• [Exercise requirements]:
(a) Answer these questions about the sick-child column:
(i) What did the narrator's mother urgently ask whether everyone had gotten?
(ii) What temperature was the eighth-grader running by 7 p.m.?
(iii) How long would it be before the cable guy arrived?
(b) According to the sick-child column, why had no one in the family gotten flu shots?

• [Text]:
■ ■ ■ ■
Talk about strong opinions! I’m not referring to politics or religion. No, something more heated than that: what to do with a sick kid.

You could’ve warned me. I have after all, invited you along on my launch into motherhood, having married a now formerly single dad last summer.

The assault of opinions on what I should be doing for my new daughter began a couple weeks ago with my own mother.

“Have you gotten everyone flu shots?” she wanted to know with great urgency.

The simple answer was, “No.”

“Oh, Daryn!” my mother chastised me as if I hadn’t done my homework. “Why not?”

“Well, for one, I’ve never gotten a flu shot,” I explained. “And this is a marriage thing. I could get one or not, but your new son-in-law doesn’t believe in them and he cares more about this issue than I do, so he wins. No flu shots.”

Of course, this all came back to bite me last week when my eighth-grader came back from a weekend retreat moaning, “I don’t feel very good.” By 7 p.m. she was running a 99.8 temperature, had a headache and stomach ache. My husband had just left on a business trip, so that put me in charge of my first Mommy medical crisis.

“No school for you tomorrow, young lady,” I declared. I was popular for about 30 seconds until I shared the other breaking news: “Our Internet, phone and cable TV are out. Cable guy won’t be here for 24 hours.”

My daughter’s eyes widened with horror, as if our multimedia’s near terminal report had been her own diagnosis. “What am I supposed to do all day?!” she bemoaned.

My suggestion to read a real book didn’t go over so well.

My husband phoned and insisted, “You need to call the pediatrician.”

I wanted to argue about that seeming a little overly aggressive and that I thought I was handling it just fine, but I thought better of it.
■ ■ ■ ■
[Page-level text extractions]
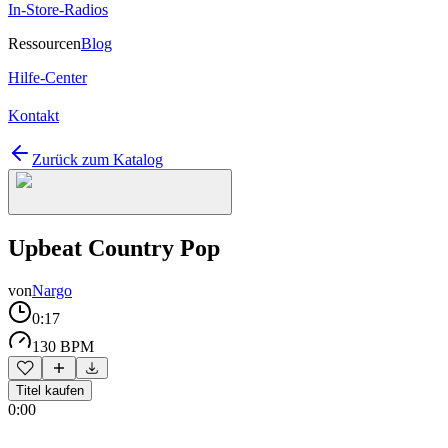
In-Store-Radios
Ressourcen
Blog
Hilfe-Center
Kontakt
Zurück zum Katalog
Upbeat Country Pop
von
Nargo
0:17
130 BPM
Titel kaufen
0:00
■ ■ ■ ■
• [Results in order]:
(a)
(i) Flu shots.
(ii) 99.8.
(iii) 24 hours.

(b) The narrator had never gotten a flu shot and treated the matter as "a marriage thing." Her husband does not believe in flu shots and cares more about the issue than she does, so he wins.